*** SUPPLIED DATA ***
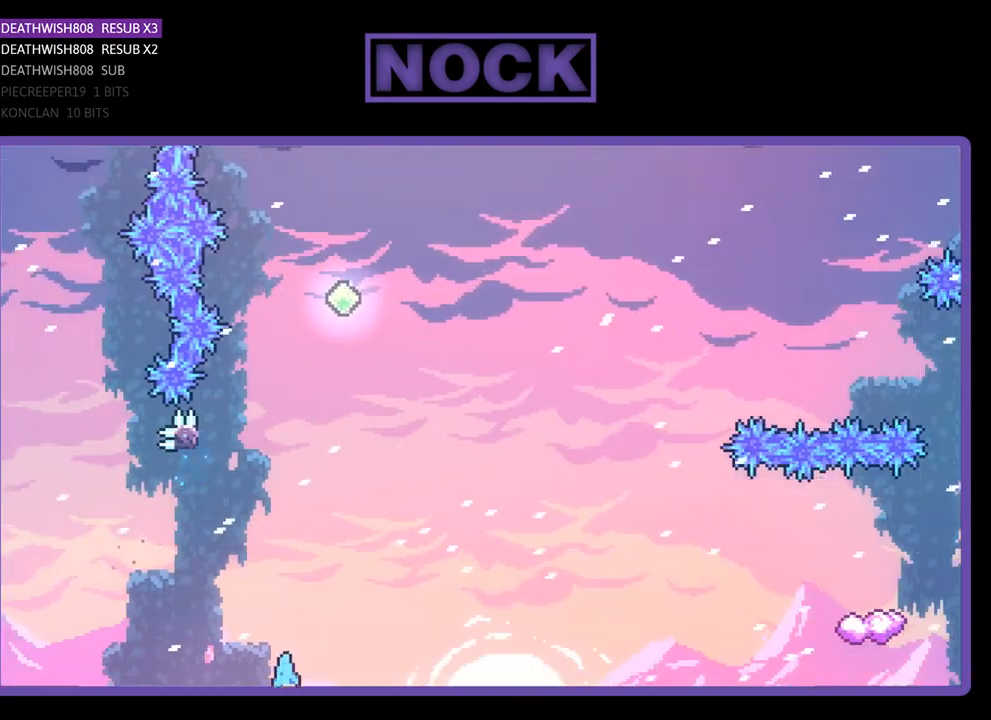
{"buttons": [], "right_stick": "center", "events": []}
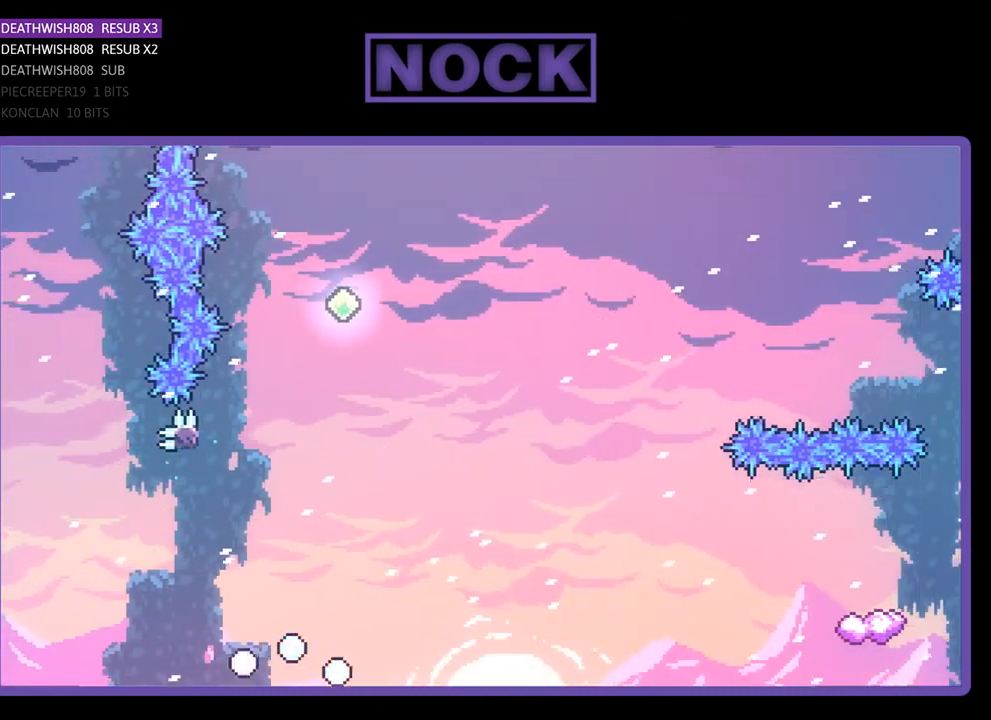
{"buttons": [], "right_stick": "center", "events": []}
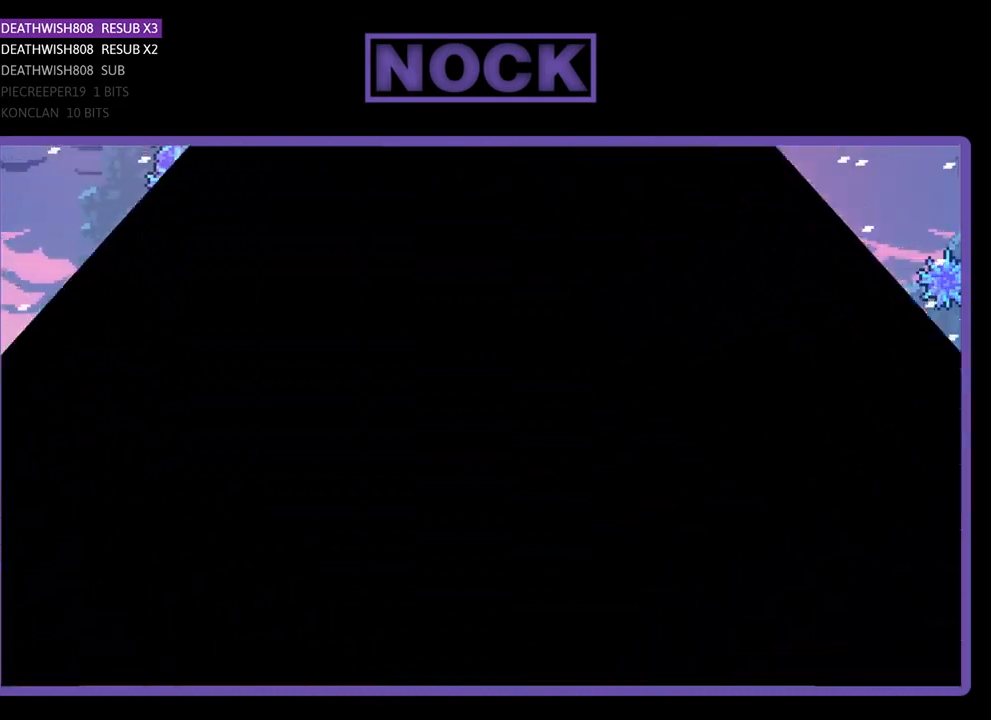
{"buttons": ["R2", "DPAD_RIGHT"], "right_stick": "center", "events": [[200, "R2", "down"], [300, "DPAD_RIGHT", "down"]]}
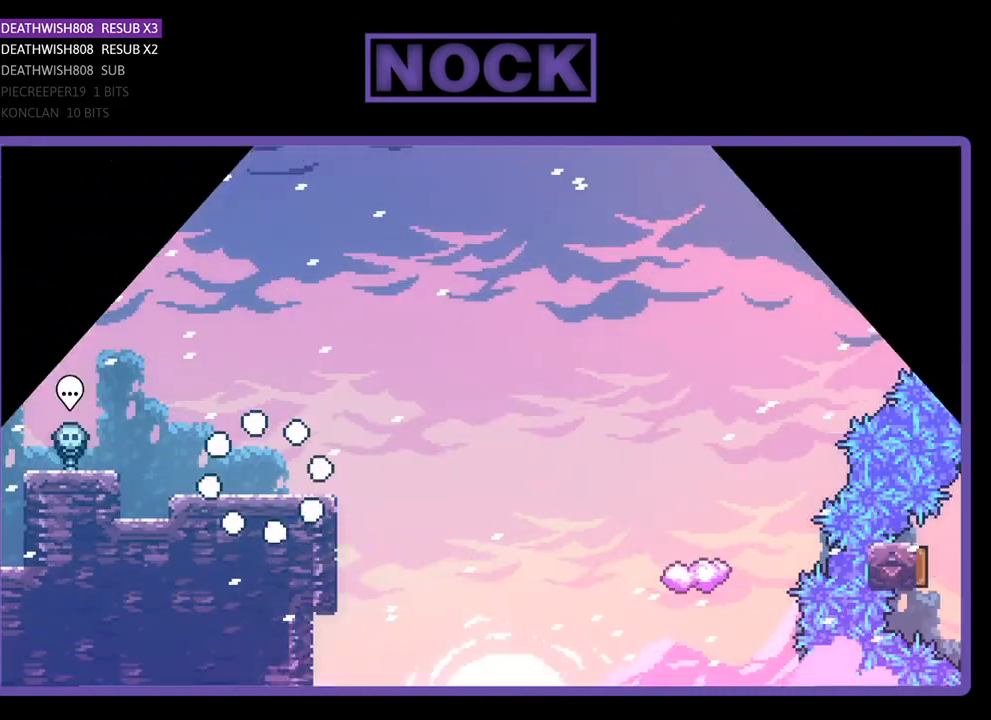
{"buttons": ["CROSS", "R2", "DPAD_RIGHT"], "right_stick": "center", "events": [[367, "CROSS", "down"]]}
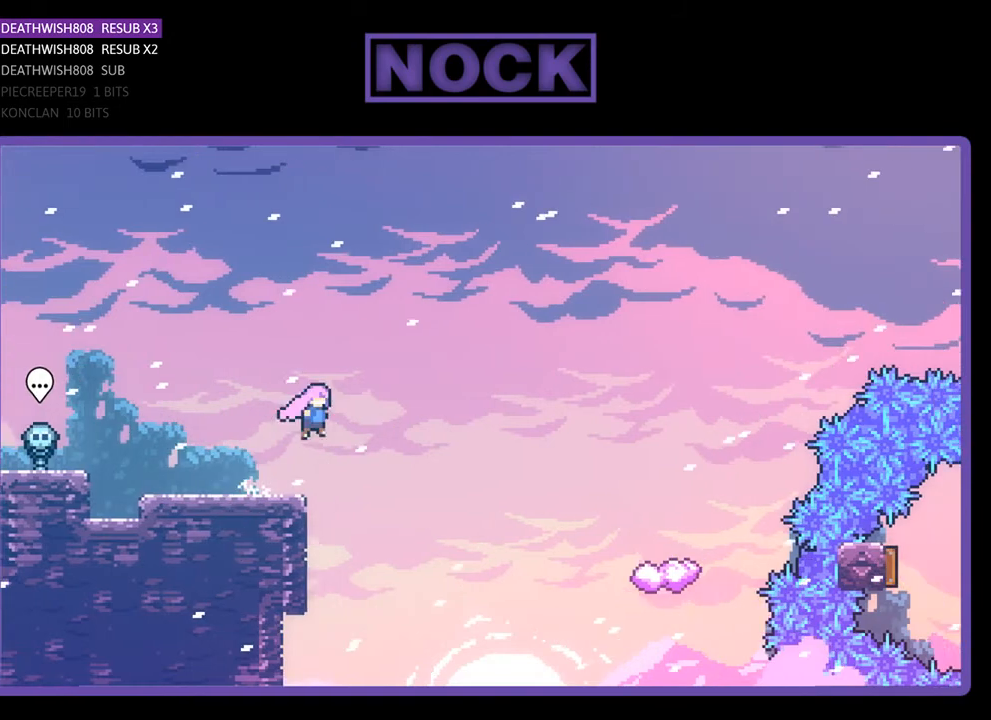
{"buttons": ["R2", "DPAD_RIGHT"], "right_stick": "center", "events": [[33, "CROSS", "up"]]}
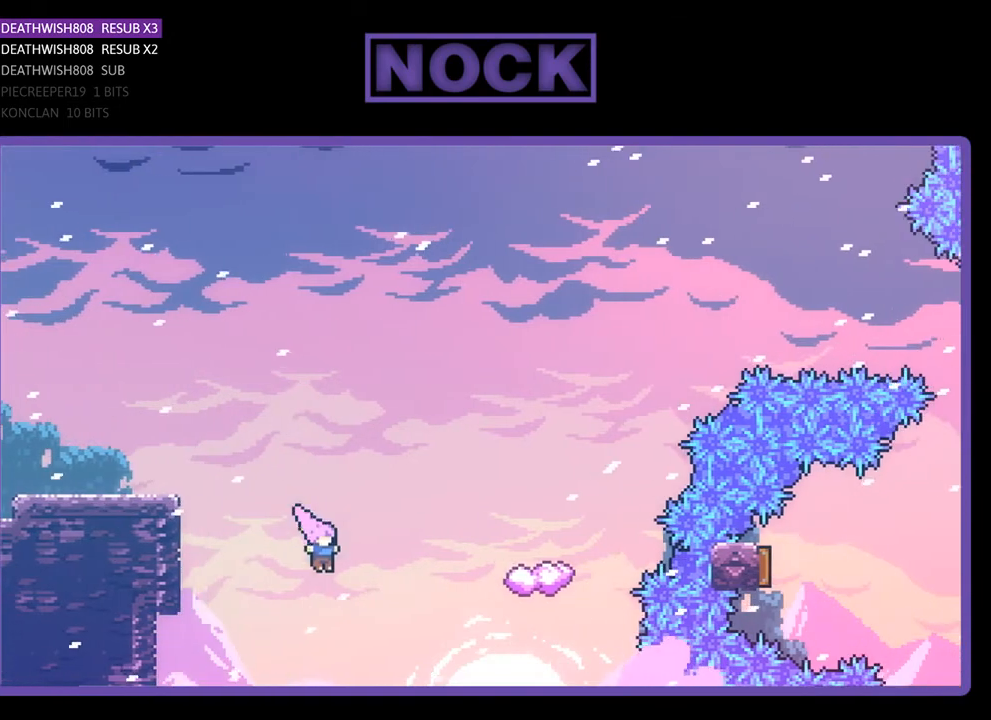
{"buttons": ["CIRCLE", "R2", "DPAD_UP"], "right_stick": "center", "events": [[67, "CIRCLE", "down"], [433, "DPAD_UP", "down"], [500, "DPAD_RIGHT", "up"]]}
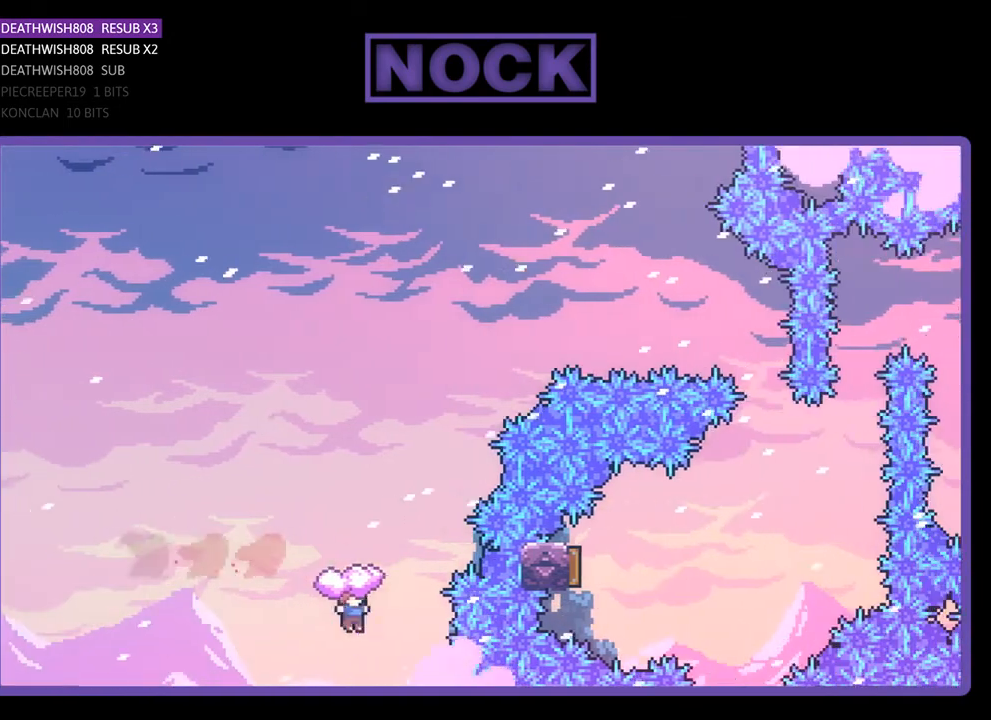
{"buttons": ["R2"], "right_stick": "center", "events": [[33, "CIRCLE", "up"], [100, "CIRCLE", "down"], [267, "DPAD_UP", "up"], [333, "CIRCLE", "up"]]}
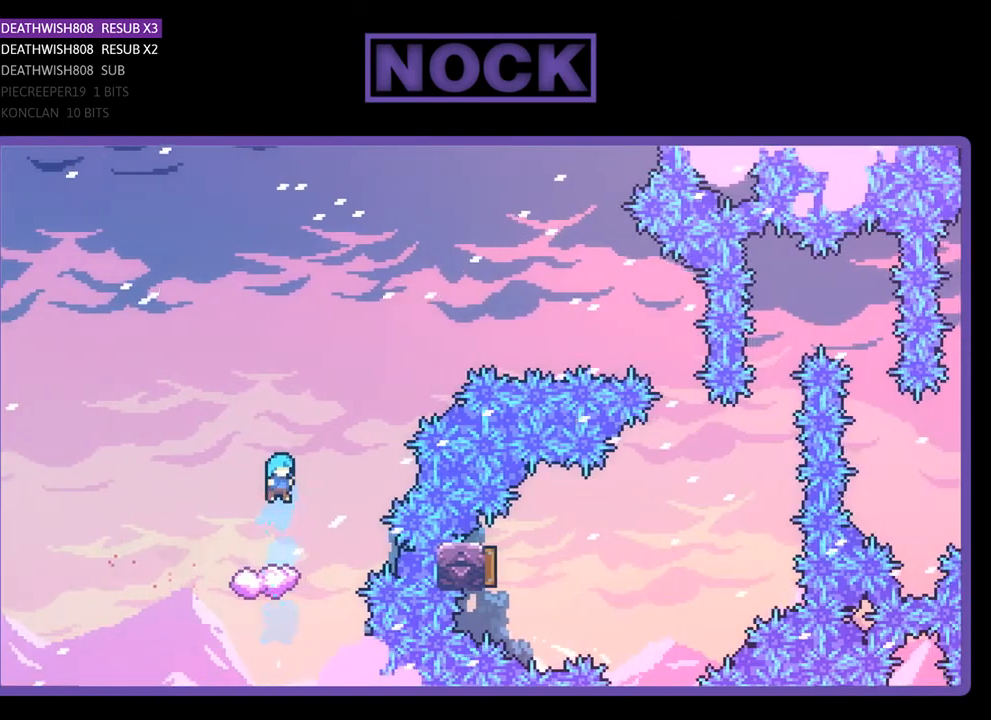
{"buttons": ["R2", "DPAD_RIGHT"], "right_stick": "center", "events": [[467, "DPAD_RIGHT", "down"]]}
*** End of SUPPLIED DATA ***
WHAT YOU WILL DO: A complete and exact copy of the records is required. Exclude the pictures.

EXERCISE RESULT:
{"buttons": [], "right_stick": "center", "events": []}
{"buttons": [], "right_stick": "center", "events": []}
{"buttons": ["R2", "DPAD_RIGHT"], "right_stick": "center", "events": [[200, "R2", "down"], [300, "DPAD_RIGHT", "down"]]}
{"buttons": ["CROSS", "R2", "DPAD_RIGHT"], "right_stick": "center", "events": [[367, "CROSS", "down"]]}
{"buttons": ["R2", "DPAD_RIGHT"], "right_stick": "center", "events": [[33, "CROSS", "up"]]}
{"buttons": ["CIRCLE", "R2", "DPAD_UP"], "right_stick": "center", "events": [[67, "CIRCLE", "down"], [433, "DPAD_UP", "down"], [500, "DPAD_RIGHT", "up"]]}
{"buttons": ["R2"], "right_stick": "center", "events": [[33, "CIRCLE", "up"], [100, "CIRCLE", "down"], [267, "DPAD_UP", "up"], [333, "CIRCLE", "up"]]}
{"buttons": ["R2", "DPAD_RIGHT"], "right_stick": "center", "events": [[467, "DPAD_RIGHT", "down"]]}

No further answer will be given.